Sky’s the limit for Launceston’s mass timber build

Launceston’s $30 million, 28-metre-high timber building is set to become the most sustainable and carbon-positive office in Tasmania. Encompassing 500m2 of Cusp CLT, it also aims to be the first building to have a zero-carbon footprint, showing what’s possible in the built industry when it comes to the adoption of mass timber.

Situated on the edge of Launceston’s CBD, the new headquarters for Tasmanian health insurer St Lukes Health will be founded on an existing structure, with its timber trusses, external walls, and concrete floor to be reutilised.

Timber Design Studio’s Dayne Davis, the specialist timber engineer behind the build, says the benefits of timber structures don’t stop at sustainability.

Timber wins on cost in the long run

In most cases, concrete will beat timber on price when comparing the raw materials side-by-side, but when you take a holistic view of a building, timber wins in the long run.

Dayne says the key is “Using the right timber products in the right situation”. This means taking a whole project budget appraisal when it comes to the application of mass timber. 

When we consider a full-cost plan, I always argue that it’s going to be more financially viable in the long term to have a timber building.

Dayne Davis
Timber Design Studio

“We don’t have layers of paint and gypsum and all these additional elements, which traditionally go into a normal concrete building fit out.

“When it comes to the building needing to be recycled, it can be taken down and repurposed for other builds and for other uses like affordable housing.

“Taking a lead from Europe, we look at financing via the carbon tax. Building with mass timber would negate those carbon taxes for a building like the St Lukes Offices.”

When it comes to how quickly a building is erected, using mass timber can see a project completed in a matter of weeks instead of months, as back propping is taken out of the concreting equation. 

“It’s also going to be put together with eight to ten carpenters rather than a team of fifty to sixty people on site, so site sheds reduce the number of concrete pumps, you don’t have any sort of road closures during the day, and the list goes on and on,” says Dayne. 

“For a quantity surveyor going down the full list, they’d eventually find that timber has much more advantages than disadvantages.”

Sensibilities around the use of sustainable timber

For Dayne, it’s all about working on projects with a long-term, generational vision. This means using sustainably sourced timbers. 

“We don’t want to create an industry where there’s over forestry and deforestation,” he says. 

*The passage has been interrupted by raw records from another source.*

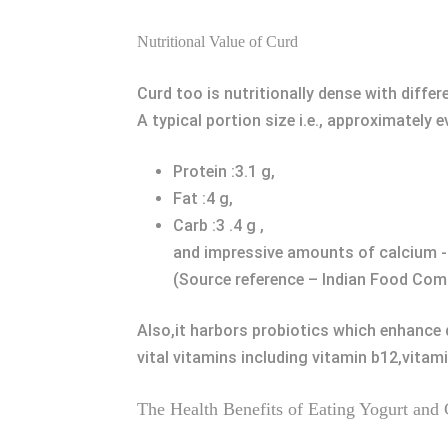
Nutritional Value of Curd
Curd too is nutritionally dense with diffe
A typical portion size i.e., approximately 
Protein :3.1 g,
Fat :4 g,
Carb :3 .4 g ,
and impressive amounts of calcium 
(Source reference – Indian Food Com
Also,it harbors probiotics which enhance d
vital vitamins including vitamin b12,vitami
The Health Benefits of Eating Yogurt and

“We want to keep natural habitats, and we want to do it in a systematic way, which will withstand the test of time – it’s as simple as that.”

This is where Cusp’s cross-laminated timber product comes in. It’s the first certified plantation hardwood CLT in the world, making it the prime candidate for the Launceston build. Cusp’s CLT will make up the flooring on level seven of the building, a mezzanine level encompassing 560m2 of this product.   

The vision of Ron Goldschlager and the Cusp team to take a tree, which traditionally has been cut down and sent for pulp and paper overseas and turn it into a high-quality solid timber product for the built environment is commendable.

Dayne Davis
Timber Design Studio

“For them to recognise the opportunity and to spend the time and investment in manufacturing it with us, says not only a lot about Cusp but also the capability of the timber.”

“The very first project we did was the Australian Pavilion in Dubai. The timber was placed in one of the harshest environments in the world and it stood up to the test and worked magnificently.

“St Lukes Health Offices in Launceston will be the first, large-scale project Cusp has worked on. As time goes on, it’ll become more and more financially viable to use their products. Cusp is currently scaling up to increase production.”

The Launceston timber build is set to be completed by the end of 2023.